▸ WHAT TO WORK ON: Every line of the data must appear again in the answer, exactly as written.

╭─ INPUT

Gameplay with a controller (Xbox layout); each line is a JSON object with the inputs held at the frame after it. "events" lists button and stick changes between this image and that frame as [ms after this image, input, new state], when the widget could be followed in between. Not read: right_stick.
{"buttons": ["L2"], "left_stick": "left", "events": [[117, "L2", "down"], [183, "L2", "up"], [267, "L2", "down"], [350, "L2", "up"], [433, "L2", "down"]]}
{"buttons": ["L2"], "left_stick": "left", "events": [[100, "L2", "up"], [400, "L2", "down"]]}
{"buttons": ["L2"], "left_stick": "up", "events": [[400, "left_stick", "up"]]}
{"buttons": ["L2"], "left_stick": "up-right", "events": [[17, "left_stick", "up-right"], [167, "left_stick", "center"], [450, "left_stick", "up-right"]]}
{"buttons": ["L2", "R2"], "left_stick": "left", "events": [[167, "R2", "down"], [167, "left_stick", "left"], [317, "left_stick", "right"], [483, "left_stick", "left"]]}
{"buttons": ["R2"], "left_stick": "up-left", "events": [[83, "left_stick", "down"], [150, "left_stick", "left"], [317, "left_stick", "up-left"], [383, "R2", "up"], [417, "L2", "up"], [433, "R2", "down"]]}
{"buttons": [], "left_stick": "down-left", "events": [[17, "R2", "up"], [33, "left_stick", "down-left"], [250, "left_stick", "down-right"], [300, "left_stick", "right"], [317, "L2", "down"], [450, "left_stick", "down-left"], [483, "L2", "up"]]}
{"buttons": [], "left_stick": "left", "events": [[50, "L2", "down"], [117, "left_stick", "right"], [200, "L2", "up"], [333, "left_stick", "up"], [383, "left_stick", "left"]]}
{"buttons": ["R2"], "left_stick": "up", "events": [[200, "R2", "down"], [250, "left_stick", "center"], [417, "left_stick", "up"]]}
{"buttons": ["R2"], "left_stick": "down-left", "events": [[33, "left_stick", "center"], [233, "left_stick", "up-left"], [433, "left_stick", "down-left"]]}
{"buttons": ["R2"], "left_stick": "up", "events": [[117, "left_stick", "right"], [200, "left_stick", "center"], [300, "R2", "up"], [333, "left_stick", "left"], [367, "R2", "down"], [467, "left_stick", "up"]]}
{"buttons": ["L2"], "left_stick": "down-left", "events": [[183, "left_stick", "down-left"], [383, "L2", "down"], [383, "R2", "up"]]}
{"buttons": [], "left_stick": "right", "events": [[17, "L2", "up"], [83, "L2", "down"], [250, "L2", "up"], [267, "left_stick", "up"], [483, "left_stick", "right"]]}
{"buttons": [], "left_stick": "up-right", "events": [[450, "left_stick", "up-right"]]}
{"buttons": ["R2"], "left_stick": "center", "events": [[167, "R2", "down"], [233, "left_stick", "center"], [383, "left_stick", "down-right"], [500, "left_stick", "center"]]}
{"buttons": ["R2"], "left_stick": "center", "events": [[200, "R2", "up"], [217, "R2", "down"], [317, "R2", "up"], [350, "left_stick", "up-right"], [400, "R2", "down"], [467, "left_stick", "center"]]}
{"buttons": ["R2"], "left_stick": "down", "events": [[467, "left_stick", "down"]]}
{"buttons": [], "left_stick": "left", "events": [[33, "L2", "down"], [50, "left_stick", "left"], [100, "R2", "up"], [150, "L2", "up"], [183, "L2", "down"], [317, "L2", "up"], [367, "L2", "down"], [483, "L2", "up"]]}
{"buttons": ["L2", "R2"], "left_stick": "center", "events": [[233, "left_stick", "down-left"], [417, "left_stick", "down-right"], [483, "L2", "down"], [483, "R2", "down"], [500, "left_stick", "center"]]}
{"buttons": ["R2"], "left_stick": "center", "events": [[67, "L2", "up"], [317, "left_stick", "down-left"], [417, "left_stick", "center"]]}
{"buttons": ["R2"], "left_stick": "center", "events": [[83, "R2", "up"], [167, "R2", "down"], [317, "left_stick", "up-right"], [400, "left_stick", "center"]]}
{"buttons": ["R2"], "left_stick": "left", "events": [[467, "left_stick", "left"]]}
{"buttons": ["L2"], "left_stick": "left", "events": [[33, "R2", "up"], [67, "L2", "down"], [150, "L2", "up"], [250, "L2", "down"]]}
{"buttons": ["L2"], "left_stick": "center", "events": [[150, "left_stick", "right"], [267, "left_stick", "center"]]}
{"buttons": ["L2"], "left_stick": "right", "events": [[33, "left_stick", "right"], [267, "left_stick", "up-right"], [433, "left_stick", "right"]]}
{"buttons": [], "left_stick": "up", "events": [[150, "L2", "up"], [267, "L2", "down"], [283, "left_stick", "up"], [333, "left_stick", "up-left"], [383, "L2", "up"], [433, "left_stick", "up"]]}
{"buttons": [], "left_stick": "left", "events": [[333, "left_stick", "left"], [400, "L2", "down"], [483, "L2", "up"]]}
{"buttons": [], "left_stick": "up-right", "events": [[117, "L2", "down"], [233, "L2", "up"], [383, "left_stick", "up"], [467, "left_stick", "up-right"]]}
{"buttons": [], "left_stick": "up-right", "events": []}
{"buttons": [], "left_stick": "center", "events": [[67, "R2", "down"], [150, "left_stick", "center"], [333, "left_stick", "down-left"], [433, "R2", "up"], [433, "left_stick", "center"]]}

╰─

▸ RESULT FOR THIS TASK:
Gameplay with a controller (Xbox layout); each line is a JSON object with the inputs held at the frame after it. "events" lists button and stick changes between this image and that frame as [ms after this image, input, new state], when the widget could be followed in between. Not read: right_stick.
{"buttons": ["L2"], "left_stick": "left", "events": [[117, "L2", "down"], [183, "L2", "up"], [267, "L2", "down"], [350, "L2", "up"], [433, "L2", "down"]]}
{"buttons": ["L2"], "left_stick": "left", "events": [[100, "L2", "up"], [400, "L2", "down"]]}
{"buttons": ["L2"], "left_stick": "up", "events": [[400, "left_stick", "up"]]}
{"buttons": ["L2"], "left_stick": "up-right", "events": [[17, "left_stick", "up-right"], [167, "left_stick", "center"], [450, "left_stick", "up-right"]]}
{"buttons": ["L2", "R2"], "left_stick": "left", "events": [[167, "R2", "down"], [167, "left_stick", "left"], [317, "left_stick", "right"], [483, "left_stick", "left"]]}
{"buttons": ["R2"], "left_stick": "up-left", "events": [[83, "left_stick", "down"], [150, "left_stick", "left"], [317, "left_stick", "up-left"], [383, "R2", "up"], [417, "L2", "up"], [433, "R2", "down"]]}
{"buttons": [], "left_stick": "down-left", "events": [[17, "R2", "up"], [33, "left_stick", "down-left"], [250, "left_stick", "down-right"], [300, "left_stick", "right"], [317, "L2", "down"], [450, "left_stick", "down-left"], [483, "L2", "up"]]}
{"buttons": [], "left_stick": "left", "events": [[50, "L2", "down"], [117, "left_stick", "right"], [200, "L2", "up"], [333, "left_stick", "up"], [383, "left_stick", "left"]]}
{"buttons": ["R2"], "left_stick": "up", "events": [[200, "R2", "down"], [250, "left_stick", "center"], [417, "left_stick", "up"]]}
{"buttons": ["R2"], "left_stick": "down-left", "events": [[33, "left_stick", "center"], [233, "left_stick", "up-left"], [433, "left_stick", "down-left"]]}
{"buttons": ["R2"], "left_stick": "up", "events": [[117, "left_stick", "right"], [200, "left_stick", "center"], [300, "R2", "up"], [333, "left_stick", "left"], [367, "R2", "down"], [467, "left_stick", "up"]]}
{"buttons": ["L2"], "left_stick": "down-left", "events": [[183, "left_stick", "down-left"], [383, "L2", "down"], [383, "R2", "up"]]}
{"buttons": [], "left_stick": "right", "events": [[17, "L2", "up"], [83, "L2", "down"], [250, "L2", "up"], [267, "left_stick", "up"], [483, "left_stick", "right"]]}
{"buttons": [], "left_stick": "up-right", "events": [[450, "left_stick", "up-right"]]}
{"buttons": ["R2"], "left_stick": "center", "events": [[167, "R2", "down"], [233, "left_stick", "center"], [383, "left_stick", "down-right"], [500, "left_stick", "center"]]}
{"buttons": ["R2"], "left_stick": "center", "events": [[200, "R2", "up"], [217, "R2", "down"], [317, "R2", "up"], [350, "left_stick", "up-right"], [400, "R2", "down"], [467, "left_stick", "center"]]}
{"buttons": ["R2"], "left_stick": "down", "events": [[467, "left_stick", "down"]]}
{"buttons": [], "left_stick": "left", "events": [[33, "L2", "down"], [50, "left_stick", "left"], [100, "R2", "up"], [150, "L2", "up"], [183, "L2", "down"], [317, "L2", "up"], [367, "L2", "down"], [483, "L2", "up"]]}
{"buttons": ["L2", "R2"], "left_stick": "center", "events": [[233, "left_stick", "down-left"], [417, "left_stick", "down-right"], [483, "L2", "down"], [483, "R2", "down"], [500, "left_stick", "center"]]}
{"buttons": ["R2"], "left_stick": "center", "events": [[67, "L2", "up"], [317, "left_stick", "down-left"], [417, "left_stick", "center"]]}
{"buttons": ["R2"], "left_stick": "center", "events": [[83, "R2", "up"], [167, "R2", "down"], [317, "left_stick", "up-right"], [400, "left_stick", "center"]]}
{"buttons": ["R2"], "left_stick": "left", "events": [[467, "left_stick", "left"]]}
{"buttons": ["L2"], "left_stick": "left", "events": [[33, "R2", "up"], [67, "L2", "down"], [150, "L2", "up"], [250, "L2", "down"]]}
{"buttons": ["L2"], "left_stick": "center", "events": [[150, "left_stick", "right"], [267, "left_stick", "center"]]}
{"buttons": ["L2"], "left_stick": "right", "events": [[33, "left_stick", "right"], [267, "left_stick", "up-right"], [433, "left_stick", "right"]]}
{"buttons": [], "left_stick": "up", "events": [[150, "L2", "up"], [267, "L2", "down"], [283, "left_stick", "up"], [333, "left_stick", "up-left"], [383, "L2", "up"], [433, "left_stick", "up"]]}
{"buttons": [], "left_stick": "left", "events": [[333, "left_stick", "left"], [400, "L2", "down"], [483, "L2", "up"]]}
{"buttons": [], "left_stick": "up-right", "events": [[117, "L2", "down"], [233, "L2", "up"], [383, "left_stick", "up"], [467, "left_stick", "up-right"]]}
{"buttons": [], "left_stick": "up-right", "events": []}
{"buttons": [], "left_stick": "center", "events": [[67, "R2", "down"], [150, "left_stick", "center"], [333, "left_stick", "down-left"], [433, "R2", "up"], [433, "left_stick", "center"]]}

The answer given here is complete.